Anyway, I used to go to the cemetery every year on his birthday, but I don’t see a need to do that anymore. I’m not sure why, but it doesn’t feel like the right thing to do.
Maybe it’s because I feel like the essence of him isn’t there; maybe I feel like he’s always with me. I wear a cross around my neck that connected him and my grandmother from the early days of their relationship. It always stays on me.
Maybe I’m reminded of the guilt. The night that he died, I went to bed angry with him over something silly. I was so young, and I had just discovered the power that came with getting angry with an adult. So I exercised it, and I he apologized. But still I went to bed angry, because it felt powerful. And I never got to accept his apology, or apologize myself for overreacting.
That experience shaped a lot of my life too. Because of that night, and that event, I made it a sacred vow of mine never to go to bed angry with someone I love, and to do everything I can to make sure no one I care about goes to bed angry with me.

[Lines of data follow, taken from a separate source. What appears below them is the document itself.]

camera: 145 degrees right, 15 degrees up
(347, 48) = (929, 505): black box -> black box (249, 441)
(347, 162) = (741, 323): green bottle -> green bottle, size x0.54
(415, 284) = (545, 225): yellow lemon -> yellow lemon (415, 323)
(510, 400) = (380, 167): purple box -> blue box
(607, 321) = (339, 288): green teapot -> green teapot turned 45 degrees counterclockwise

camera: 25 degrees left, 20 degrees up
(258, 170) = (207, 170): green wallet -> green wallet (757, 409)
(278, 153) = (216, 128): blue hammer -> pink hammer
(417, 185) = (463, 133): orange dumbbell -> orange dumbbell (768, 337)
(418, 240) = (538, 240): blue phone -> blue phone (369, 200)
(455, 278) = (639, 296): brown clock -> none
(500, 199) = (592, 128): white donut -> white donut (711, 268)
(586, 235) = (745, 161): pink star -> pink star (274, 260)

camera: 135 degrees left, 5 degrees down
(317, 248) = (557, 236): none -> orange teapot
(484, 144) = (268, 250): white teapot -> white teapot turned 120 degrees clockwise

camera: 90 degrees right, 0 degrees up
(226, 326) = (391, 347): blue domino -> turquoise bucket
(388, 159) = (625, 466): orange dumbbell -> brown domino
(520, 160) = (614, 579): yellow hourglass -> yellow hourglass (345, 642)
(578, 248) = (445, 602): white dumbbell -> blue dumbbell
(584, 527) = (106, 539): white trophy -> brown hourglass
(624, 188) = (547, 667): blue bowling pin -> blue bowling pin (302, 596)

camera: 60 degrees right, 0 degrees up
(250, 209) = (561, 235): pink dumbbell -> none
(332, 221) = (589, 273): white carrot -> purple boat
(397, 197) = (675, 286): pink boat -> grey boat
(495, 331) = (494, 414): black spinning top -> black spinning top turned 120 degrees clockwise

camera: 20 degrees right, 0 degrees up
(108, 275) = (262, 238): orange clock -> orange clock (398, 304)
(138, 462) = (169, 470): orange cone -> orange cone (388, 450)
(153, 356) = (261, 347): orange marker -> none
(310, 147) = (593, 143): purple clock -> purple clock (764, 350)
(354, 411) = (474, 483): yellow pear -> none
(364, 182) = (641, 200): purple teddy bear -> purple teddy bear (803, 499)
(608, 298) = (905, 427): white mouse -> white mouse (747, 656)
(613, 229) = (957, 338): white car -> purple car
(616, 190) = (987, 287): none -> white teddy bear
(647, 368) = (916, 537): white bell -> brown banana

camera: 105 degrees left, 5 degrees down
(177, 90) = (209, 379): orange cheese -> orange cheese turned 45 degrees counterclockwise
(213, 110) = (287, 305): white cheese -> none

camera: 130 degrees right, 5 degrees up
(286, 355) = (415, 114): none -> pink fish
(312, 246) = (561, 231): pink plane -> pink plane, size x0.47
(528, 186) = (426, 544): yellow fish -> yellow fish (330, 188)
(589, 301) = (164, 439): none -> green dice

Whatever the reason, I don’t feel like my grandfather’s essence, the spirit of who he was and what he meant to me, exists in a physical place. I believe that it’s always with me. (Maybe I’m not as Agnostic as I claim to be…)
I need to start making more intentional decisions about how I spend my time. I’m never going to be able to watch all the shows, see all the movies, and read all the books. I need to practice decision-making on trivial things, so that when it comes to things that really matter, my decision-making muscle will be strong enough to handle the pressure. It’s scary to make choices, because whenever I do, I’m struck by the realization that I’m simultaneously NOT choosing everything else.
But that struggle can be overcome with the practice of mindfulness. Rather than dread the present, beat myself up for the past and look forward to the future, I need to practice experiencing life literally as it’s happening. In some situations, I’m able to do that. But looking forward and backward is a bad habit I’m still trying to break. It happens less often now than it used to, but it does still happen.
Anyway, I spend so much time wishing I could read all the books I have, or see all the shows and movies I want to, that sometimes I get paralyzed by it and don’t finish (or start) anything. That’s one of the reasons I’m trying to write stream-of-consciousness-style right now (and hopefully every day). Because if I sit and stare at the cursor, waiting and wanting to write the perfect story, I’ll never get anything on the page. My choices of books, activities, friends, and everything in life need to be less impulsive than this writing exercise, but just as decisive.
Simply put: if I want to experience life, I need to actively choose to. Every single day. I need to overcome my depression, lonely and sad days, and my laziness. I need to create some structure for myself, and live it out. I have goals, interests, friends, and commitments. It’s way past time to live up to my own standards for myself. And if I start to think I’m already doing that, it’s time to raise those standards. I’m capable of much more than I think I am. Time to push myself to achieve, and to make the difference in the world that I keep saying I want to.
Perhaps in an effort to motivate myself, I should document my decisions and any progress I make on them. However, I need to be careful not to get bogged down in that documentation, because I can (and have) used that as a distraction and avoidance technique in the past. So whatever it is, it needs to be simple, quick, and easy to access. If it’s not, I won’t do it, because actually living and EXPERIENCING the experience is apparently more important than being able to prove I had that experience at a later date.
At least that’s what my therapist says.